◆ What is being asked
The pictures get dropped, while every remaining part of the listing is copied exactly.

◆ Data extracts
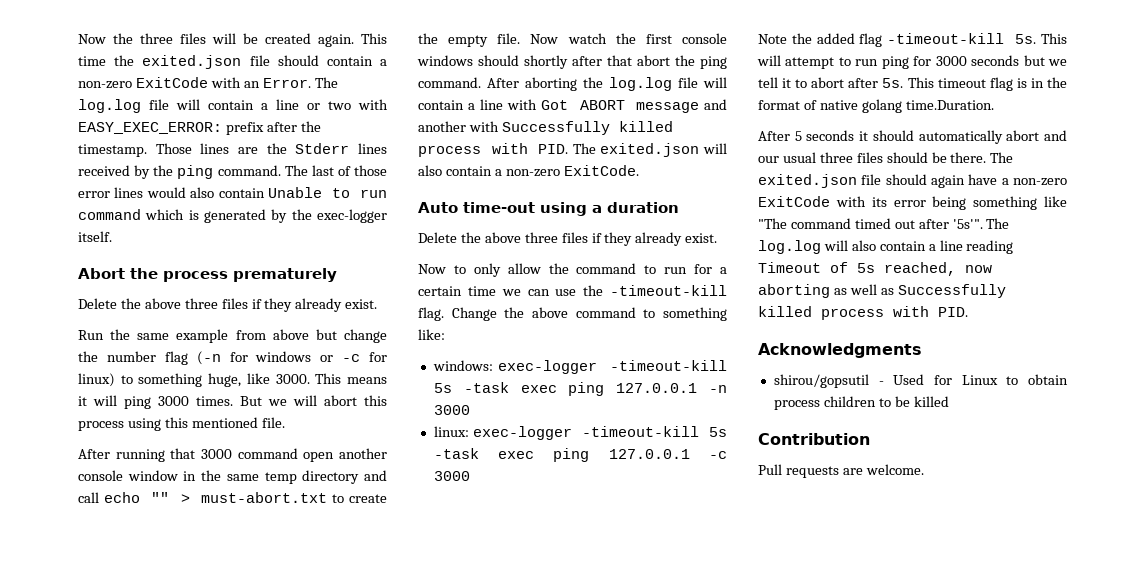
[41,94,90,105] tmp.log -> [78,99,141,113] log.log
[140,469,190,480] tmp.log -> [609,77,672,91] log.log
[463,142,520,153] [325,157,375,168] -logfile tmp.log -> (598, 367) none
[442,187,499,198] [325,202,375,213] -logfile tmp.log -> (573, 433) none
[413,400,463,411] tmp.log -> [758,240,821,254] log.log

◆ Solution for this task
[41,94,90,105] tmp.log -> [78,99,141,113] log.log
[140,469,190,480] tmp.log -> [609,77,672,91] log.log
[463,142,520,153] [325,157,375,168] -logfile tmp.log -> (598, 367) none
[442,187,499,198] [325,202,375,213] -logfile tmp.log -> (573, 433) none
[413,400,463,411] tmp.log -> [758,240,821,254] log.log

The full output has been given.